As Insider reports, a number of buildings in Florence had been constructed with small “wine windows,” or buchette del vino, through which vendors sold wine directly to less affluent customers. When the city suffered an outbreak of plague in the 1630s, business owners recognized the value of these windows as a way to serve people without spreading germs. They even exchanged money on a metal tray that was sanitized with vinegar.

Wine not?sailko, Wikimedia Commons // CC BY-SA 3.0

Things eventually went back to normal, and the windows slowly fell out of fashion altogether as commerce laws evolved. This year, however, they’ve made a comeback. According to Food & Wine, there are currently at least four in operation around Florence. Osteria delle Brache in Piazza Peruzzi is using its window to deliver wine and cocktails, for example, and the Vivoli ice cream shop, a go-to dessert spot since 1929, is handing out sweet scoops and coffee through its formerly dormant aperture.

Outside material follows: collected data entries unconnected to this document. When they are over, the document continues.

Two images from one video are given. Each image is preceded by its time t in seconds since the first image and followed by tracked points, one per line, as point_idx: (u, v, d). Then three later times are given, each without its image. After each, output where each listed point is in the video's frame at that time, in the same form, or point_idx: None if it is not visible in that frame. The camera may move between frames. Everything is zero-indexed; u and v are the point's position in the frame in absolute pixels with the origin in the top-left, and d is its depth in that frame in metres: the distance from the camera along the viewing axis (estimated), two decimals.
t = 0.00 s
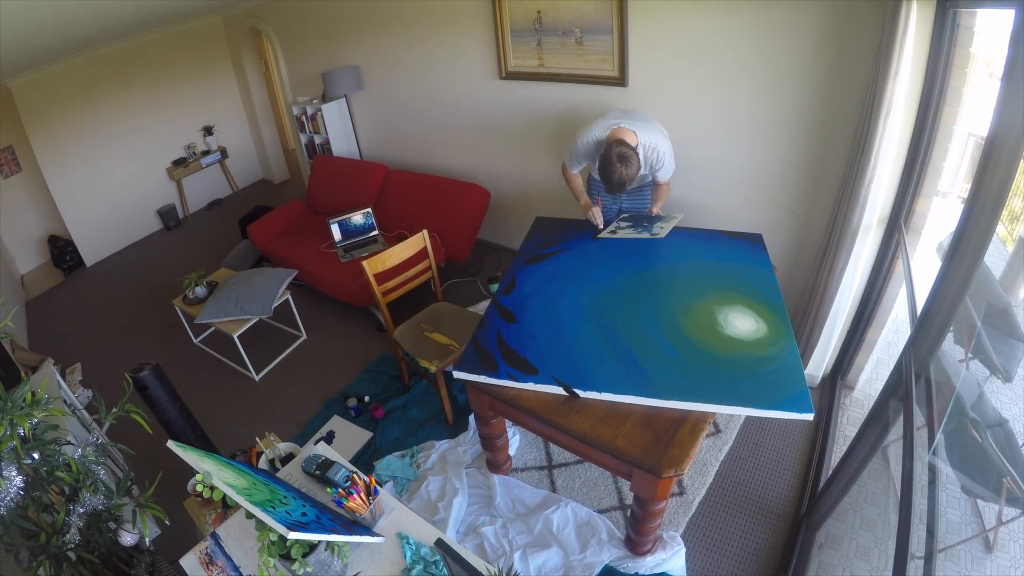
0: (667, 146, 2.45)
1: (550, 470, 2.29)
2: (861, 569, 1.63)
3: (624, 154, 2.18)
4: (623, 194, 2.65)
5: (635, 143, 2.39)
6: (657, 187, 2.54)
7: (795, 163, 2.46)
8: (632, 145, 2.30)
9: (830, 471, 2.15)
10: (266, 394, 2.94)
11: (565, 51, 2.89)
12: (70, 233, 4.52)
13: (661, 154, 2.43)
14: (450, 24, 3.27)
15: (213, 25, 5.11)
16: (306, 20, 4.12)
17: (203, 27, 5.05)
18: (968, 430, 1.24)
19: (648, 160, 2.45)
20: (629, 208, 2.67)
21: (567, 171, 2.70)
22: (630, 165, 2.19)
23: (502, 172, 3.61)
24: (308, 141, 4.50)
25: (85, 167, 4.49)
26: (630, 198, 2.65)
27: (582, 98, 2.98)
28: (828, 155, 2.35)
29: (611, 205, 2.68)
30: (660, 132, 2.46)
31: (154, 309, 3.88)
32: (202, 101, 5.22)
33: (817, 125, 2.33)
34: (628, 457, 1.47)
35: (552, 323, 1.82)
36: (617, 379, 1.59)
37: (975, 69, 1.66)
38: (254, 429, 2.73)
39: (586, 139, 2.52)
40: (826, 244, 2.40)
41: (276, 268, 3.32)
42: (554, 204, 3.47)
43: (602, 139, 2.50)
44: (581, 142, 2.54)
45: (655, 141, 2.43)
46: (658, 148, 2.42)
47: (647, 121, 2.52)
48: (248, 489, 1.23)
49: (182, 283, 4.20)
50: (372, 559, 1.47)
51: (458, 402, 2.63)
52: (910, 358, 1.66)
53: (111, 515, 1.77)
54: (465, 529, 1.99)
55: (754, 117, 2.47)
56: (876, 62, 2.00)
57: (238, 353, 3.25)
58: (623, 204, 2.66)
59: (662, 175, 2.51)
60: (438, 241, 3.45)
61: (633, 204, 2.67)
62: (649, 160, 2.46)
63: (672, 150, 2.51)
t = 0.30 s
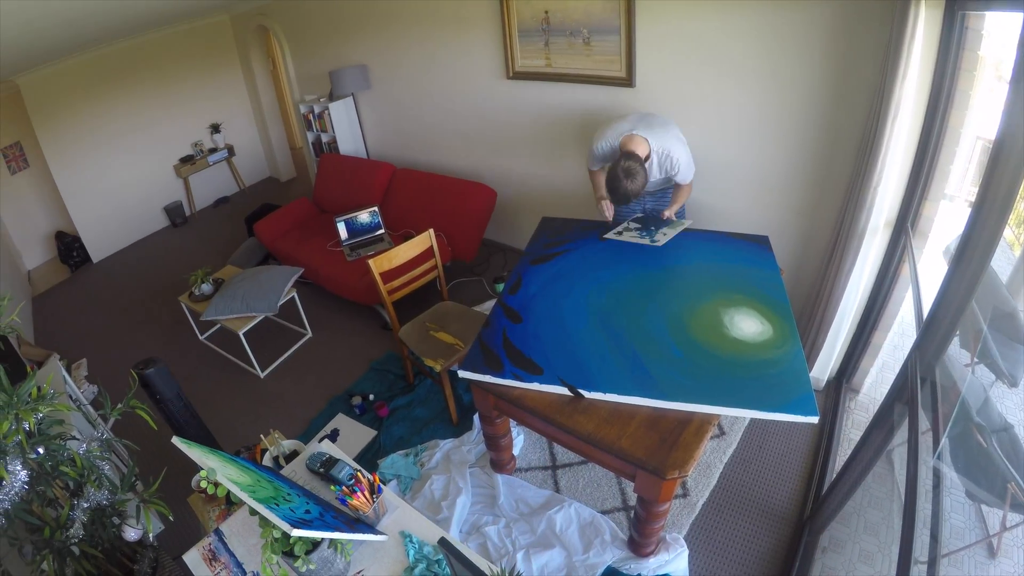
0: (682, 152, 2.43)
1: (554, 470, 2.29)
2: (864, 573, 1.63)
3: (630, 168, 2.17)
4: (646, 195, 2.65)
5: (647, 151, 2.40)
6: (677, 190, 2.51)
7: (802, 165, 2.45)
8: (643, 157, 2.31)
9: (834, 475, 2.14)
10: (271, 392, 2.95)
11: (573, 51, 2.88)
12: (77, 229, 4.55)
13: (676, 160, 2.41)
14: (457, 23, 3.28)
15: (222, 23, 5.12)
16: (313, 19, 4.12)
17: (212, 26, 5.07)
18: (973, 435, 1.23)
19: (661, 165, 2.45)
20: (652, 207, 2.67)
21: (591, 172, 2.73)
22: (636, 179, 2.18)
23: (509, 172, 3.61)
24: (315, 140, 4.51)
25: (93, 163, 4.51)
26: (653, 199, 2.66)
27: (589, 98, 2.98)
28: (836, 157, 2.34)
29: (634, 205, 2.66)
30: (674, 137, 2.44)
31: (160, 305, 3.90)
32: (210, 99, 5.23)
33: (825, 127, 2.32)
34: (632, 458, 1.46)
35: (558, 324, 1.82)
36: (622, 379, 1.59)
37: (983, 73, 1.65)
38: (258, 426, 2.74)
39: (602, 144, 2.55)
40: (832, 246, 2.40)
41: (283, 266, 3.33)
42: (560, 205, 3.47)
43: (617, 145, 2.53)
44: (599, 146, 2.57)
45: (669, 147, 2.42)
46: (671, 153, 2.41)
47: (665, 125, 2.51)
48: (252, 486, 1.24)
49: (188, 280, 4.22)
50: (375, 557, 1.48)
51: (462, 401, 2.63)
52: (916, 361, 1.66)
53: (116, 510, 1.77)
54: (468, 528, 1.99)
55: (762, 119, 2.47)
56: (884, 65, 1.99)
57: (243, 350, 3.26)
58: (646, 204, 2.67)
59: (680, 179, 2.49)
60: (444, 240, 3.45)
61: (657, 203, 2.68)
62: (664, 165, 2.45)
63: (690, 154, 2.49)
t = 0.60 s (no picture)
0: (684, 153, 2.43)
1: (558, 471, 2.29)
2: None
3: (630, 167, 2.17)
4: (652, 197, 2.67)
5: (649, 151, 2.40)
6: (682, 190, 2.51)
7: (810, 168, 2.44)
8: (644, 157, 2.31)
9: (838, 478, 2.13)
10: (276, 389, 2.95)
11: (581, 51, 2.88)
12: (84, 225, 4.57)
13: (679, 161, 2.41)
14: (465, 23, 3.28)
15: (230, 21, 5.13)
16: (321, 17, 4.13)
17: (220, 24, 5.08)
18: (978, 440, 1.22)
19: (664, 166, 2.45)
20: (658, 208, 2.70)
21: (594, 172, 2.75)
22: (636, 178, 2.18)
23: (516, 172, 3.61)
24: (322, 138, 4.52)
25: (100, 160, 4.54)
26: (658, 200, 2.68)
27: (596, 99, 2.98)
28: (844, 159, 2.33)
29: (639, 205, 2.70)
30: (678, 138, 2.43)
31: (167, 302, 3.92)
32: (217, 97, 5.25)
33: (832, 129, 2.31)
34: (636, 459, 1.46)
35: (563, 324, 1.82)
36: (627, 380, 1.59)
37: (992, 76, 1.64)
38: (263, 423, 2.74)
39: (606, 145, 2.56)
40: (839, 249, 2.39)
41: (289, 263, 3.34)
42: (567, 205, 3.46)
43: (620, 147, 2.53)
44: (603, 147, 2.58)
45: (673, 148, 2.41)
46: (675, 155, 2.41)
47: (669, 125, 2.50)
48: (256, 483, 1.24)
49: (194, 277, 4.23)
50: (378, 555, 1.48)
51: (467, 401, 2.63)
52: (922, 365, 1.64)
53: (120, 505, 1.79)
54: (472, 527, 1.99)
55: (769, 121, 2.46)
56: (892, 67, 1.98)
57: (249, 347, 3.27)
58: (652, 206, 2.70)
59: (685, 179, 2.48)
60: (450, 240, 3.45)
61: (661, 205, 2.70)
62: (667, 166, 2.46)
63: (695, 154, 2.48)
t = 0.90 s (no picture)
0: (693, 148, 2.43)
1: (562, 471, 2.29)
2: None
3: (644, 170, 2.16)
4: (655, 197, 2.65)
5: (658, 149, 2.40)
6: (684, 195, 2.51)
7: (817, 170, 2.43)
8: (655, 157, 2.31)
9: (842, 481, 2.13)
10: (280, 387, 2.96)
11: (588, 51, 2.88)
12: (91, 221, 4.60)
13: (686, 161, 2.41)
14: (472, 22, 3.28)
15: (238, 19, 5.14)
16: (329, 16, 4.14)
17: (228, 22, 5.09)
18: (983, 445, 1.21)
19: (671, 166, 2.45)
20: (661, 209, 2.67)
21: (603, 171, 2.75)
22: (650, 180, 2.17)
23: (522, 172, 3.61)
24: (329, 136, 4.53)
25: (107, 156, 4.56)
26: (662, 200, 2.66)
27: (604, 99, 2.98)
28: (852, 162, 2.32)
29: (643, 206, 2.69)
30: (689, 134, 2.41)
31: (173, 298, 3.93)
32: (225, 94, 5.26)
33: (840, 132, 2.30)
34: (640, 460, 1.46)
35: (568, 324, 1.82)
36: (632, 382, 1.59)
37: (1001, 79, 1.63)
38: (267, 421, 2.75)
39: (614, 141, 2.56)
40: (846, 252, 2.38)
41: (296, 261, 3.35)
42: (573, 205, 3.46)
43: (628, 144, 2.53)
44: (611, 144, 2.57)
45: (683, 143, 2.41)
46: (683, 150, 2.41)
47: (678, 124, 2.50)
48: (260, 479, 1.24)
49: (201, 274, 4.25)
50: (381, 553, 1.48)
51: (472, 400, 2.63)
52: (928, 369, 1.63)
53: (123, 500, 1.81)
54: (475, 526, 1.99)
55: (776, 123, 2.46)
56: (900, 69, 1.97)
57: (254, 345, 3.28)
58: (655, 206, 2.67)
59: (689, 182, 2.48)
60: (457, 239, 3.46)
61: (666, 205, 2.68)
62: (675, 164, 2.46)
63: (701, 158, 2.48)
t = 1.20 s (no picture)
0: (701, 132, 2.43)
1: (566, 471, 2.29)
2: None
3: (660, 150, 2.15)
4: (671, 202, 2.65)
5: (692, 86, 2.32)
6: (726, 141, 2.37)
7: (825, 173, 2.42)
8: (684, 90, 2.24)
9: (847, 485, 2.12)
10: (285, 384, 2.97)
11: (596, 52, 2.88)
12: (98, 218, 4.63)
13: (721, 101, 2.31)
14: (480, 22, 3.28)
15: (246, 17, 5.16)
16: (337, 15, 4.16)
17: (236, 20, 5.11)
18: (988, 451, 1.21)
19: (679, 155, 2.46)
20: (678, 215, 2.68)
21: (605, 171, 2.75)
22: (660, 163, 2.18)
23: (529, 172, 3.60)
24: (336, 135, 4.54)
25: (115, 153, 4.59)
26: (679, 205, 2.66)
27: (612, 100, 2.98)
28: (859, 165, 2.32)
29: (659, 212, 2.70)
30: (726, 104, 2.33)
31: (180, 295, 3.95)
32: (233, 92, 5.28)
33: (847, 134, 2.29)
34: (644, 461, 1.46)
35: (574, 324, 1.82)
36: (637, 383, 1.59)
37: (1009, 82, 1.62)
38: (271, 418, 2.76)
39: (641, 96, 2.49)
40: (852, 254, 2.37)
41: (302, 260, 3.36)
42: (580, 205, 3.45)
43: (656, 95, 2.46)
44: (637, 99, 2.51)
45: (697, 125, 2.40)
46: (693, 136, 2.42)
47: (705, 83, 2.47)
48: (265, 476, 1.25)
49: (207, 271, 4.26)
50: (384, 551, 1.48)
51: (476, 400, 2.63)
52: (933, 373, 1.62)
53: (128, 496, 1.82)
54: (478, 526, 2.00)
55: (783, 125, 2.45)
56: (908, 72, 1.97)
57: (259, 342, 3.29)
58: (672, 212, 2.68)
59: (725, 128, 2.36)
60: (463, 238, 3.46)
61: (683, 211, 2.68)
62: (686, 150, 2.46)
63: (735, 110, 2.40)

Apart from the recent resurgence of interest, the wine windows often go unnoticed by tourists drawn to the grandeur of attractions like the Uffizi Gallery and the Florence Cathedral. So in 2015, locals Matteo Faglia, Diletta Corsini, and Mary Christine Forrest established the Wine Window Association to generate some buzz. In addition to researching the history of the windows, they also keep a running list of all the ones they know of. Florence has roughly 150, and there are another 100 or so in other parts of Tuscany.

They’re hoping to affix a plaque near each window to promote their stories and discourage people from defacing them. And if you want to support their work, you can even become a member of the organization for €25 (about $29).